Trata-se, ademais, de pôr em prática uma ética da responsabilidade, segundo a qual, sem renunciar aos princípios e normas constitucionais (como poderia fazê-lo?), se preocupa também com as consequências previsíveis de suas respectivas aplicações. Um bom princípio ou norma, considerado isoladamente, pode conduzir a uma catástrofe, e a pureza dos motivos relativos a uma situação de pobreza, não devidamente demonstrada, jamais bastará para impedir algo pior. Há que desconfiar desses operadores do direito ofuscados pela pobreza, dominados por determinados princípios ou normas para considerar a sociedade e o Estado, seguros de suas intenções e crenças para preocupar-se das consequências de seus argumentos. A pobreza não é uma garantia, nem a gratuidade uma escusa.
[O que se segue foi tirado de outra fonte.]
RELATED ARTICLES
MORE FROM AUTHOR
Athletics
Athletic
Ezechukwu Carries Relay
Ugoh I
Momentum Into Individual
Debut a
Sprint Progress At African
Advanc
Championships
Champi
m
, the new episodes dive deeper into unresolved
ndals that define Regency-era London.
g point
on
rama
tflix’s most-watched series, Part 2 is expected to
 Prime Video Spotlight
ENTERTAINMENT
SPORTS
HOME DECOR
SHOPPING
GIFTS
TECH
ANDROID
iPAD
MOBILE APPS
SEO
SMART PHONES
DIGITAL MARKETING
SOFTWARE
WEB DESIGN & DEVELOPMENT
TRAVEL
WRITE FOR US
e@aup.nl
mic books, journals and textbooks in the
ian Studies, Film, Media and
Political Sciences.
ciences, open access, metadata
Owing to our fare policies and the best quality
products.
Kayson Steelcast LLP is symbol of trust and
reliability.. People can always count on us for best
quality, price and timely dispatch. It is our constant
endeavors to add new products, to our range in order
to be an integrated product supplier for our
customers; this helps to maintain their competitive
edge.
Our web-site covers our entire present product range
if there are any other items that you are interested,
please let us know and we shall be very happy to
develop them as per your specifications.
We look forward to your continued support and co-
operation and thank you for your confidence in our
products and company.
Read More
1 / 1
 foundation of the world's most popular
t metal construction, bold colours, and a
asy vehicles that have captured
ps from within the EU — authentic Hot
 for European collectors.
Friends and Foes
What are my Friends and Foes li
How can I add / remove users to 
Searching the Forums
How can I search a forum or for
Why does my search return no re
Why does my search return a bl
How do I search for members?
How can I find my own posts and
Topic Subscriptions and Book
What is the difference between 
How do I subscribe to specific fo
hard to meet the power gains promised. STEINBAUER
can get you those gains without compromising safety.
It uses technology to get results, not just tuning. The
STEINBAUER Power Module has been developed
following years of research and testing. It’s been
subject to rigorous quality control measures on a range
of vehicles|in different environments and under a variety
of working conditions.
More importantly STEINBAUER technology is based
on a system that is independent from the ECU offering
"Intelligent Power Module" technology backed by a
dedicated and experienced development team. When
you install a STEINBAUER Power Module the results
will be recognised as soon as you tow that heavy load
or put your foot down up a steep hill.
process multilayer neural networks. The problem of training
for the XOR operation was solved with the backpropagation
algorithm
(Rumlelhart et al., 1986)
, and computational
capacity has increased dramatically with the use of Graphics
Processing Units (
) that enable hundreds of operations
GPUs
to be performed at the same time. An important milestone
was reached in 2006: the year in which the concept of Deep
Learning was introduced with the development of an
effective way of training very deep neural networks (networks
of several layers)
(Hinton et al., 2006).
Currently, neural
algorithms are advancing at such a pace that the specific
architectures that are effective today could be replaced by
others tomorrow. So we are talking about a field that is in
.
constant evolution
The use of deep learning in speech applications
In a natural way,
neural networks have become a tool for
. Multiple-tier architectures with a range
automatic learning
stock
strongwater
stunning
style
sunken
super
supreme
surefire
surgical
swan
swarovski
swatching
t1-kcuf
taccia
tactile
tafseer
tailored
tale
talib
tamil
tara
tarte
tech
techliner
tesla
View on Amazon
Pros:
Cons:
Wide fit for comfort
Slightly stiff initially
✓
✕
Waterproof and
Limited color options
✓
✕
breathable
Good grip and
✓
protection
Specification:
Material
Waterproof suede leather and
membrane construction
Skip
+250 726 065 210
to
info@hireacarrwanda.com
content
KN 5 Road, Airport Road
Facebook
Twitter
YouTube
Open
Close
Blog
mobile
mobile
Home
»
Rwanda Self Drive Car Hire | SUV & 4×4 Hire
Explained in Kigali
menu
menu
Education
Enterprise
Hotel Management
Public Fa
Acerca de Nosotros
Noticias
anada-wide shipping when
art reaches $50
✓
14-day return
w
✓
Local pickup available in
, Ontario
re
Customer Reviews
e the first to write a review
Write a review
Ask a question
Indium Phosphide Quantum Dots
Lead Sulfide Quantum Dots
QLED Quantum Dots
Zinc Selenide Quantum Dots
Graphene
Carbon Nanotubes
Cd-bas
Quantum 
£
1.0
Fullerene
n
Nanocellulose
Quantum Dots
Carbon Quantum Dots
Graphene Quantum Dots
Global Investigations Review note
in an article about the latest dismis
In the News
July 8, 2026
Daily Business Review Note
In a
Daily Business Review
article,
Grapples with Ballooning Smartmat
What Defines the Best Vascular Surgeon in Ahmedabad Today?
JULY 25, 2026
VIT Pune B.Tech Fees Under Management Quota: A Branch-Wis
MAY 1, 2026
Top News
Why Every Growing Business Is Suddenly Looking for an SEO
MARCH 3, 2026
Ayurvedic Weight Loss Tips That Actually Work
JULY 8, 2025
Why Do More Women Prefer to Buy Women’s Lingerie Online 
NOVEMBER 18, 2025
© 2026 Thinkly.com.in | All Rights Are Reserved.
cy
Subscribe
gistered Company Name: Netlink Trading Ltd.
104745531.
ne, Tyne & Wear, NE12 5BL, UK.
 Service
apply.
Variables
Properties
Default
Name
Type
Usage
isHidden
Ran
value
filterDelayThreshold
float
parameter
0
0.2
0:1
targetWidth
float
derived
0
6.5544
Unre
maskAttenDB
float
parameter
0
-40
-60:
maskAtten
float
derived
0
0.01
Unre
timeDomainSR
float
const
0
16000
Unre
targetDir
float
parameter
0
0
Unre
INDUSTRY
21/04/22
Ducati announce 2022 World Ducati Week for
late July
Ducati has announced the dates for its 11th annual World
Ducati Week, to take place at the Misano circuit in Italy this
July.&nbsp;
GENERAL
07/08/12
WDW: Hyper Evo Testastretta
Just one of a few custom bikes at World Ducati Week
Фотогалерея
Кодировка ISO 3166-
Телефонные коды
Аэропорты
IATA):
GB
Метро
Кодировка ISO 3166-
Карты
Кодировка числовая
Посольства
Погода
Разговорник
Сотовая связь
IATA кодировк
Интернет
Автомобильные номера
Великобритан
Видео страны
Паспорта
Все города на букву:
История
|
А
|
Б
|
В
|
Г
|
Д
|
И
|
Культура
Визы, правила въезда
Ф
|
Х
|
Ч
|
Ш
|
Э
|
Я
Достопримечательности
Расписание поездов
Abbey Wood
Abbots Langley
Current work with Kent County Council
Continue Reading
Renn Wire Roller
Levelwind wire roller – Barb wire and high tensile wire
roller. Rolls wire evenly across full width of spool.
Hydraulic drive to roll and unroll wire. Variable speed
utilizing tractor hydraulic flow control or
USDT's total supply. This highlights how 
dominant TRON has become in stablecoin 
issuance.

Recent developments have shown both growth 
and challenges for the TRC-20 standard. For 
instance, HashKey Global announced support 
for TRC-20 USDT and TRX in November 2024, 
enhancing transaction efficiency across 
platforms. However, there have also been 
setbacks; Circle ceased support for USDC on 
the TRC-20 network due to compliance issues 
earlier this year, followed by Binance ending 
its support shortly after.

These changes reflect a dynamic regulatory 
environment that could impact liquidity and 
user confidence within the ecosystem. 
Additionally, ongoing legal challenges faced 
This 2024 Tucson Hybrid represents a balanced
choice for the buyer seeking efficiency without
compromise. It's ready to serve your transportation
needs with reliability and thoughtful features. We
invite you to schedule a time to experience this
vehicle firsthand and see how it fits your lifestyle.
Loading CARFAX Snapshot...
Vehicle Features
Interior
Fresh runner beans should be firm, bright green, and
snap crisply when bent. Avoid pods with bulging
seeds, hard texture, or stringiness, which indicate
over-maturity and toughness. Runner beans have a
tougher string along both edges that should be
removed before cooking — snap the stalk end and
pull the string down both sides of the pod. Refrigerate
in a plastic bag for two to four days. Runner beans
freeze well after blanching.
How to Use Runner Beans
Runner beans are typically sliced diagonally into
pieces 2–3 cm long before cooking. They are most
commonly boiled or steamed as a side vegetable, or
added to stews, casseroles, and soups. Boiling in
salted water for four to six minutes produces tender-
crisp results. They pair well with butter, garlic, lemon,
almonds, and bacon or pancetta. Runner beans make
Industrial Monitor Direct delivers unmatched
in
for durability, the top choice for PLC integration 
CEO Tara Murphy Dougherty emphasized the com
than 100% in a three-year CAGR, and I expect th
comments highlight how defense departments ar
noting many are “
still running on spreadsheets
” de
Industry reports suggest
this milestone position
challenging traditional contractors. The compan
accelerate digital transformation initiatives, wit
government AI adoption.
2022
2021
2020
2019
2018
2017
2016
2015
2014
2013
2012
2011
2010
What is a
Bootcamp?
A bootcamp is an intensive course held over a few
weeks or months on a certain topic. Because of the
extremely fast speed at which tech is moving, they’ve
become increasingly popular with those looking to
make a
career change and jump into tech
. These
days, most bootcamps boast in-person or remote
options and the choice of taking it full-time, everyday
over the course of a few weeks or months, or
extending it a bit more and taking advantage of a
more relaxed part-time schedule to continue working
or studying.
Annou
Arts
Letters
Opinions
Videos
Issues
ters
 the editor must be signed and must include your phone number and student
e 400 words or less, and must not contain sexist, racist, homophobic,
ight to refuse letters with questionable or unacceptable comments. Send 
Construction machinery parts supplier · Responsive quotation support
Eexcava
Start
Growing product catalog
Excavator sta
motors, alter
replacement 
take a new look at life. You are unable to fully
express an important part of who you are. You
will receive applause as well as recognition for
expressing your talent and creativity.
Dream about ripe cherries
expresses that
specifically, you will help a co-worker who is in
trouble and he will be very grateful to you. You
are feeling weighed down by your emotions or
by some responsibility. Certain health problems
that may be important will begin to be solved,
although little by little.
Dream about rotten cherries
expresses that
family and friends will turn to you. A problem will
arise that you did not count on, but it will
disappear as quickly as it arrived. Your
Em outras palavras, a pobreza não é suficiente para a gratuidade; também é necessário saber escolher os meios adequados para protegê-la. Um princípio ou uma norma sem prudência é cego e perigoso. “Caute” dizia Baruch Spinosa. É a máxima da prudência: há que desconfiar também da gratuidade quando esta desconhece seus limites e/ou suas incertezas. É imprudente escutar somente à gratuidade, e é imoral ser imprudente. Depois de tudo, a miséria é um problema social e exige uma solução social e ação política concretas para erradicá-la; o Judiciário não está obrigado a fazer o impossível.
Por conseguinte, a não limitação da gratuidade, que nos condena à litigiosidade, à ineficiência judicial, à eternização dos litígios e/ou ao desprestígio da própria justiça, parece mais uma enfermidade ou deficiência da imaginação, uma incapacidade para deliberar corretamente acerca do que é bom ou mau para a cidadania (não em si mesma, senão no contexto da sociedade e do Estado) e para atuar, em consequência, de acordo com os bons meios para determinar o que e quando é necessário decidir a favor da gratuidade e o que e quando há que denegá-la. Não é questão de suprimir a gratuidade – a insensibilidade é um defeito -, mas sobretudo, e na medida do razoável, de controlá-la, de regulá-la e/ou de limitá-la. Uma tarefa, aliás, que depende menos do dever institucional que do sentido comum.
A conclusão de tudo isto não poderia ser mais simples: a suposição de que a “pobreza” equivale incondicionalmente à “gratuidade” é errônea. Daí a necessidade e o inteiro acerto de se instituir critérios adequados e realistas, ainda que aproximativos, para a concessão da gratuidade judiciária, isto é, de se estabelecer um equilíbrio entre este instituto de ordem processual e o direito fundamental à tutela jurisdicional efetiva, acusadamente no que se refere ao direito fundamental de todo cidadão (rico ou pobre) a um processo célere, imparcial, seguro e justo.
Afinal, se é certo que a “justiça tardia não é justiça” [... é vingança ou castigo], não menos certa é a constatação de que a base da sociedade é a justiça, que o julgamento constitui a ordem da sociedade, e que, por isso, um julgamento célere, reto e eficaz representa a mais legítima expressão da aplicação da justiça (Aristóteles). Dito de outro modo, a negação da justiça em virtude de sua lenta e/ou tardia realização é infinitamente mais indesejável que a exigência de limites ou restrições para a concessão dos benefícios da justiça gratuita.